Two types of technologies could change the privacy afforded in encrypted messages, and changes to this space could impact all of us.

On October 9, I moderated a panel on encryption, privacy policy, and human rights at the United Nations’s annual Internet Governance Forum. I shared the stage with some fabulous panelists including Roger Dingledine, the director of the Tor Project; Sharon Polsky, the president of the Privacy and Access Council of Canada; and Rand Hammoud, a campaigner at Access Now, a human rights advocacy organization. All strongly believe in and champion the protection of encryption.

I want to tell you about one thing that came up in our conversation: efforts to, in some way, monitor encrypted messages.

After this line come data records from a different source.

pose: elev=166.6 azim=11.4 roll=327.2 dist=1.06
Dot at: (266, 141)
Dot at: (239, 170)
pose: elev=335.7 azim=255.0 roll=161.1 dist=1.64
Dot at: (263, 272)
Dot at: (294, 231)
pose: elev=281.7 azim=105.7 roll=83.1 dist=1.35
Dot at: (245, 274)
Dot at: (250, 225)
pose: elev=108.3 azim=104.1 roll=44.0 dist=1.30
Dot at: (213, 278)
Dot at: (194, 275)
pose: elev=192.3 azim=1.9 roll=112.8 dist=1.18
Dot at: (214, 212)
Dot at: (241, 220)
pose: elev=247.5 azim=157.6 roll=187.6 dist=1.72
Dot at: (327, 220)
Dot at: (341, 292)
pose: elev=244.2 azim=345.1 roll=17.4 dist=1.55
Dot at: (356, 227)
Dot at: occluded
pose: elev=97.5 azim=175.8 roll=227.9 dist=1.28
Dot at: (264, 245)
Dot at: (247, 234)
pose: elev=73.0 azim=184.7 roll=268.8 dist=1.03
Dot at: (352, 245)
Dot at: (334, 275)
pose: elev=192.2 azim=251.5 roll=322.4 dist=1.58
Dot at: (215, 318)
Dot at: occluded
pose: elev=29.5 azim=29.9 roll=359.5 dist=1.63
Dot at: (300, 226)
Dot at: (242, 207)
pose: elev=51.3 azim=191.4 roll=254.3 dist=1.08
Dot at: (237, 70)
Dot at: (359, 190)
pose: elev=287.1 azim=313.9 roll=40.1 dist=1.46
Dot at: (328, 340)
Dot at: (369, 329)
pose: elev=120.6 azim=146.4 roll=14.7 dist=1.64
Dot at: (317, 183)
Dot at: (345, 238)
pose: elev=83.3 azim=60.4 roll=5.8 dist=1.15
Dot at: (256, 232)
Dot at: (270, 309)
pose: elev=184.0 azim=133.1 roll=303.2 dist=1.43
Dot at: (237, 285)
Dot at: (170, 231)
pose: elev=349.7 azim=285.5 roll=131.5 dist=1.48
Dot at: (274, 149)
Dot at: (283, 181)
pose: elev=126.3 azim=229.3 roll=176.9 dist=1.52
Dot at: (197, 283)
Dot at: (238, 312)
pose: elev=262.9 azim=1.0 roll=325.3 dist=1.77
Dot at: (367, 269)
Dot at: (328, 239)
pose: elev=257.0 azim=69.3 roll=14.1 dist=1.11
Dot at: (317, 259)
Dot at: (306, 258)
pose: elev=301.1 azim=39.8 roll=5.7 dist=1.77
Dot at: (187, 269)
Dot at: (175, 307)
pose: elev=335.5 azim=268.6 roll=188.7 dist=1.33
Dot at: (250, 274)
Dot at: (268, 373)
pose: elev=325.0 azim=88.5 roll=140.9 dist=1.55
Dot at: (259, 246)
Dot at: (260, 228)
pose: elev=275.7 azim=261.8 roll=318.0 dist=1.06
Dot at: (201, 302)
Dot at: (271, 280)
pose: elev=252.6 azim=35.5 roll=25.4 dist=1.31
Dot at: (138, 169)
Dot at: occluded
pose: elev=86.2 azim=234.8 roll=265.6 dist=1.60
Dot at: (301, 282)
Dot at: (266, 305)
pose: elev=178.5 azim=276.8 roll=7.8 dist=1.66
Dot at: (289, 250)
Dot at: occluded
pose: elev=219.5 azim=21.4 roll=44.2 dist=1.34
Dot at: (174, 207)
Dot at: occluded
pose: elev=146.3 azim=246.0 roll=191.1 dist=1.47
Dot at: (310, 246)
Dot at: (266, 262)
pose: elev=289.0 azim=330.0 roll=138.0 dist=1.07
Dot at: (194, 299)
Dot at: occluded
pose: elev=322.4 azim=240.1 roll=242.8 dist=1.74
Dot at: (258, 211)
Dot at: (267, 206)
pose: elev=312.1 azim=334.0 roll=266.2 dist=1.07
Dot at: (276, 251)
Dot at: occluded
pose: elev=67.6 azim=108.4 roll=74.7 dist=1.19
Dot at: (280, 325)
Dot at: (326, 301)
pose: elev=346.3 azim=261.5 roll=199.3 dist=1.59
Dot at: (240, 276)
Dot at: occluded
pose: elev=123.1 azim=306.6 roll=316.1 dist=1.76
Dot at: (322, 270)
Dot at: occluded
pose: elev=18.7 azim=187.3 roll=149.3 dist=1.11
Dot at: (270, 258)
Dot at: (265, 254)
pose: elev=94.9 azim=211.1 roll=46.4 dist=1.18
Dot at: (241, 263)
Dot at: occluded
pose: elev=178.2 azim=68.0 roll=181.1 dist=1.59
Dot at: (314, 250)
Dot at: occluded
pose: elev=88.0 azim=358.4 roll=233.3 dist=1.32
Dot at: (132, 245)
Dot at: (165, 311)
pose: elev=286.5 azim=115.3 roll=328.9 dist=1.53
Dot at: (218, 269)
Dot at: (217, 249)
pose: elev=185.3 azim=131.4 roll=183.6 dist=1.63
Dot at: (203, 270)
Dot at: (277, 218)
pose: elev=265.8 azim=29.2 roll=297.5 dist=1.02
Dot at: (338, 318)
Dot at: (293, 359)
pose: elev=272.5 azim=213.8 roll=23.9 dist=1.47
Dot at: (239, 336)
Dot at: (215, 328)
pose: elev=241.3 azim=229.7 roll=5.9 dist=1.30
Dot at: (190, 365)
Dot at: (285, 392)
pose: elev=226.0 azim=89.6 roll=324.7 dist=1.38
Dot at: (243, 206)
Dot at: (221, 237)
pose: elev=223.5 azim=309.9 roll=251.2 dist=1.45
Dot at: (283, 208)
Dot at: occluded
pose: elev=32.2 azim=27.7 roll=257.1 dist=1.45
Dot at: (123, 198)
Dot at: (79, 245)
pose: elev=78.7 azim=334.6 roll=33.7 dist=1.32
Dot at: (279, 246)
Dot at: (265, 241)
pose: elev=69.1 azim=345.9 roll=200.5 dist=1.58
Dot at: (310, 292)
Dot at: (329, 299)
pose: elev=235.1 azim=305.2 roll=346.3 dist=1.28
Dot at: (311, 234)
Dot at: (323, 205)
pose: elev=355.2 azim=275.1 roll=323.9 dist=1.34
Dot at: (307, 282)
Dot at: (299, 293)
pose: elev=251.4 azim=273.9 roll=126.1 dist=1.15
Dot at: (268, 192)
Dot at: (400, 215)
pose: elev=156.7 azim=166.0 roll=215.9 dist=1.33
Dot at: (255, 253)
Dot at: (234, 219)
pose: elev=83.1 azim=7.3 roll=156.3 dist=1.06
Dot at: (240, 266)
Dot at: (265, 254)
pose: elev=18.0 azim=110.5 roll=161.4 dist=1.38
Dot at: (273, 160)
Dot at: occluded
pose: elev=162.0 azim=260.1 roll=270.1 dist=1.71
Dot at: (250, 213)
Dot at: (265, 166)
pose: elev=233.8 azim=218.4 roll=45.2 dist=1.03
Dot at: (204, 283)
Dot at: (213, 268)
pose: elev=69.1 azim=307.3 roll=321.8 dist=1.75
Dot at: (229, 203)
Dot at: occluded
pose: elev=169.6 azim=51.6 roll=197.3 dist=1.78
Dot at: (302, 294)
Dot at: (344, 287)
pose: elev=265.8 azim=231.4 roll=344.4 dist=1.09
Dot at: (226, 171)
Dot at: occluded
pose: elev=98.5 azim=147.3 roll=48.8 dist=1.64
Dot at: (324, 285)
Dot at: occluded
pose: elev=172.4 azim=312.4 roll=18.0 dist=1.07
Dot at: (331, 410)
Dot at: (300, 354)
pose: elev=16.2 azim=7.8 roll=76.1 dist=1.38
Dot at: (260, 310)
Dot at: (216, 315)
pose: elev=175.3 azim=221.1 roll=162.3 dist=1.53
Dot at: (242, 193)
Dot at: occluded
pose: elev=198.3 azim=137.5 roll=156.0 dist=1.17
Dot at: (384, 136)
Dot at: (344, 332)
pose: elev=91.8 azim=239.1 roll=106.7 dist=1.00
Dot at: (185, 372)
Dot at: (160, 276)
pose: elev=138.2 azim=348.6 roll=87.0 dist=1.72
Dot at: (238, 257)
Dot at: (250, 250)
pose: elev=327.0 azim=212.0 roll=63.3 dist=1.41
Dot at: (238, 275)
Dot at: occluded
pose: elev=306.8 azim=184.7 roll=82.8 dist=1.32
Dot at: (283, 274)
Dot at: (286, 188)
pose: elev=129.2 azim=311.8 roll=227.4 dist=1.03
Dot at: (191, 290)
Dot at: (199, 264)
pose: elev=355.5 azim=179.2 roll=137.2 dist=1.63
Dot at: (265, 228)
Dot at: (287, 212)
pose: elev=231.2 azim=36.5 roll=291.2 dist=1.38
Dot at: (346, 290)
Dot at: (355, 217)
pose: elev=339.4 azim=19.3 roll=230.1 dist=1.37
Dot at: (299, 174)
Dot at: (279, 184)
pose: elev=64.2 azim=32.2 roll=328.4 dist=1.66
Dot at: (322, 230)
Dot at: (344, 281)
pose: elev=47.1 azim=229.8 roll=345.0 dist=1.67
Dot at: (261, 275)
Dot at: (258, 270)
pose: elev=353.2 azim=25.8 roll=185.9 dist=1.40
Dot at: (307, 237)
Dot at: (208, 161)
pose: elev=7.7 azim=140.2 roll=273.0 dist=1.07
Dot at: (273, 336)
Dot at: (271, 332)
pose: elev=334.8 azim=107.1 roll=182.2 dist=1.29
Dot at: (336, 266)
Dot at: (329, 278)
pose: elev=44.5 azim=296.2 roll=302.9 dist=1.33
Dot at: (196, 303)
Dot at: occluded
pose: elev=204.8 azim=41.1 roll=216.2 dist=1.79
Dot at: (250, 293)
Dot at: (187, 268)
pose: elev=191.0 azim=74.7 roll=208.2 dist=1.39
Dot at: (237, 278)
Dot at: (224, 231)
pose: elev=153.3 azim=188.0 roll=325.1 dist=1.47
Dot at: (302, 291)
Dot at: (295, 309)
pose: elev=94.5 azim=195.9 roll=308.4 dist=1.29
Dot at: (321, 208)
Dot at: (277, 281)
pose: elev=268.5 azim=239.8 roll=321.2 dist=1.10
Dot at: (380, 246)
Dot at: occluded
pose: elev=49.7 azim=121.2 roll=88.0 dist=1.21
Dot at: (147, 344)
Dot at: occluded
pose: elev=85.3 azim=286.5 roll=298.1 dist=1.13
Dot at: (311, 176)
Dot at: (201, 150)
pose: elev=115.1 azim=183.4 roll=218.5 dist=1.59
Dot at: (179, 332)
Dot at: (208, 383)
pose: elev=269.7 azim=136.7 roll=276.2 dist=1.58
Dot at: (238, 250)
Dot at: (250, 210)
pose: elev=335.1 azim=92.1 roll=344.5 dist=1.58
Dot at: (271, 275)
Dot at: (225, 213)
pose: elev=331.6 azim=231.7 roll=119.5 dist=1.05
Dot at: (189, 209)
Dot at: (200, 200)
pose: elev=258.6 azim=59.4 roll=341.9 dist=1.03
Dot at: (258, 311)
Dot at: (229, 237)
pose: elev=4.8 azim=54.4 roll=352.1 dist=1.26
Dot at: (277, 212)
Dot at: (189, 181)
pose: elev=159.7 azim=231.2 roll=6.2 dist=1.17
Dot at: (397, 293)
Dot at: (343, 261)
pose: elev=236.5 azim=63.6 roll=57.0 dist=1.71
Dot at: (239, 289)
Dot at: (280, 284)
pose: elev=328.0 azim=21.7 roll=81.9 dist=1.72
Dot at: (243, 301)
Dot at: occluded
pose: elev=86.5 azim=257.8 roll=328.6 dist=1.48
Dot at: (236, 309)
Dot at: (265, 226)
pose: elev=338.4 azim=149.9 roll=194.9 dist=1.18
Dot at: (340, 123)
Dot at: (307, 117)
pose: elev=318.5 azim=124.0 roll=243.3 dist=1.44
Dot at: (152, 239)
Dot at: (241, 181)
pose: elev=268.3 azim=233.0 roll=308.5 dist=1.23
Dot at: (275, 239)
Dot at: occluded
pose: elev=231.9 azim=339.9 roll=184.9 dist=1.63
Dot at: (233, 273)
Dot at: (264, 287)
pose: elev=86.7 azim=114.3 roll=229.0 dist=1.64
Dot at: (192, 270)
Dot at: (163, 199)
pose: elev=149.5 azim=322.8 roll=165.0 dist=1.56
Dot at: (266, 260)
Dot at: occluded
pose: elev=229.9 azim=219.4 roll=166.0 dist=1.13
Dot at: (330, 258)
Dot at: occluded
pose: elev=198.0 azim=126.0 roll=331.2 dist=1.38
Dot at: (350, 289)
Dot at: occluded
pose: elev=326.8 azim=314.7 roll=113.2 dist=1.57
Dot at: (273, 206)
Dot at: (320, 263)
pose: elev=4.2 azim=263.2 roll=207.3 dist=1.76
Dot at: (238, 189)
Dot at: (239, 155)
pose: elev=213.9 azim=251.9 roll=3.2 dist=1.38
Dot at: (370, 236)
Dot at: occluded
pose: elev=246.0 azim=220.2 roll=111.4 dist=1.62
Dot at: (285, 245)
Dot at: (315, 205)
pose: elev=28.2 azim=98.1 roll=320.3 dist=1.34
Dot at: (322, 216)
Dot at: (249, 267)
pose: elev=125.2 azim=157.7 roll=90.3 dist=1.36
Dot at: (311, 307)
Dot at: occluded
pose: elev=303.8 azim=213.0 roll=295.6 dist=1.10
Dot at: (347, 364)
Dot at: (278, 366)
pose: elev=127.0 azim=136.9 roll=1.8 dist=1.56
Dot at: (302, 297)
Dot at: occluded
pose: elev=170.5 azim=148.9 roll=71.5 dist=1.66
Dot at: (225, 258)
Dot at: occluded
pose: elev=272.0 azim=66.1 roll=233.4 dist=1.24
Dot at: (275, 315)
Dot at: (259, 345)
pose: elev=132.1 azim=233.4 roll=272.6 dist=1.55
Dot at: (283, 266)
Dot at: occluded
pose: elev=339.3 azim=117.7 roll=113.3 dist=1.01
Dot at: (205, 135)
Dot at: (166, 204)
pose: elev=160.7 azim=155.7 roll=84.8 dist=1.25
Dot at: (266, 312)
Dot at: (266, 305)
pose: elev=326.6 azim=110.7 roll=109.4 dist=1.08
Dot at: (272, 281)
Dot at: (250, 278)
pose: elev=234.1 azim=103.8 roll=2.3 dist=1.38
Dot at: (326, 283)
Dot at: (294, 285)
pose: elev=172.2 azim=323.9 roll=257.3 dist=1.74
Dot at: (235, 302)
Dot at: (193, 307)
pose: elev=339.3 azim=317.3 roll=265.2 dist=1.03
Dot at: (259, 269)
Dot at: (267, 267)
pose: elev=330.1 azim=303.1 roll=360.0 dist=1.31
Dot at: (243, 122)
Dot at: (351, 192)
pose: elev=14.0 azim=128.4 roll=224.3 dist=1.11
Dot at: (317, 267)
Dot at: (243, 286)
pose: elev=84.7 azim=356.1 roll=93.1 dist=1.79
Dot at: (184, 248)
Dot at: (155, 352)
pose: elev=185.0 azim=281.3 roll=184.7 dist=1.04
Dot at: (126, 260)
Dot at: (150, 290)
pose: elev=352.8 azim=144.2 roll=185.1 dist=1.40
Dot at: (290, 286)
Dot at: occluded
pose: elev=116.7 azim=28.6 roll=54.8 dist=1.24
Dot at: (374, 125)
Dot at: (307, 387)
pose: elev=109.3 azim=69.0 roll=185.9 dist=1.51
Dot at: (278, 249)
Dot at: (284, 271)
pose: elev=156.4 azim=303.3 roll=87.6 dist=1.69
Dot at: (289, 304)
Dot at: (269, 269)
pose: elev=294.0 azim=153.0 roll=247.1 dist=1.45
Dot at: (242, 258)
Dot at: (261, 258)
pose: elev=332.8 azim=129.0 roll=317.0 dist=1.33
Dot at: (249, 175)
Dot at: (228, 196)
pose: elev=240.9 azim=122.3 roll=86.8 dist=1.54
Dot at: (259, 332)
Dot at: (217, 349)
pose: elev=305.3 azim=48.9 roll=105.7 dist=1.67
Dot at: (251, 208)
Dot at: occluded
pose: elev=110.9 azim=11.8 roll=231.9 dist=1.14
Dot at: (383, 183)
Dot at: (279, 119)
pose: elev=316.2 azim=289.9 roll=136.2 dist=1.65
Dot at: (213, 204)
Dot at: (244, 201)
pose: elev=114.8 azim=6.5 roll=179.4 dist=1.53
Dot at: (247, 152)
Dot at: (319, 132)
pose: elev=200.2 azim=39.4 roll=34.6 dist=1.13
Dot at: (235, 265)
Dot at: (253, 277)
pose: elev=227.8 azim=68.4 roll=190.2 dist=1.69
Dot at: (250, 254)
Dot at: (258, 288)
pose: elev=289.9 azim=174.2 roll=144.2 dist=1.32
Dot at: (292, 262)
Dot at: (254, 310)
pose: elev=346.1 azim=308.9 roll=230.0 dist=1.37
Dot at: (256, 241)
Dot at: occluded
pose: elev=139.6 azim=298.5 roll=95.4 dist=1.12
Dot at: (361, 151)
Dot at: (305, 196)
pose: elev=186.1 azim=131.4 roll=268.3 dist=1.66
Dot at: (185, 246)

Policy proposals have been popping up around the world (like in Australia, India, and, most recently, the UK) that call for tech companies to build in ways to gain information about encrypted messages, including through back-door access. There have also been efforts to increase moderation and safety on encrypted messaging apps, like Signal and Telegram, to try to prevent the spread of abusive content, like child sexual abuse material, criminal networking, and drug trafficking.

Not surprisingly, advocates for encryption are generally opposed to these sorts of proposals as they weaken the level of user privacy that’s currently guaranteed by end-to-end encryption.

In my prep work before the panel, and then in our conversation, I learned about some new cryptographic technologies that might allow for some content moderation, as well as increased enforcement of platform policies and laws, all *without* breaking encryption. These are sort-of fringe technologies right now, mainly still in the research phase. Though they are being developed in several different flavors, most of these technologies ostensibly enable algorithms to evaluate messages or patterns in their metadata to flag problematic material without having to break encryption or reveal the content of the messages.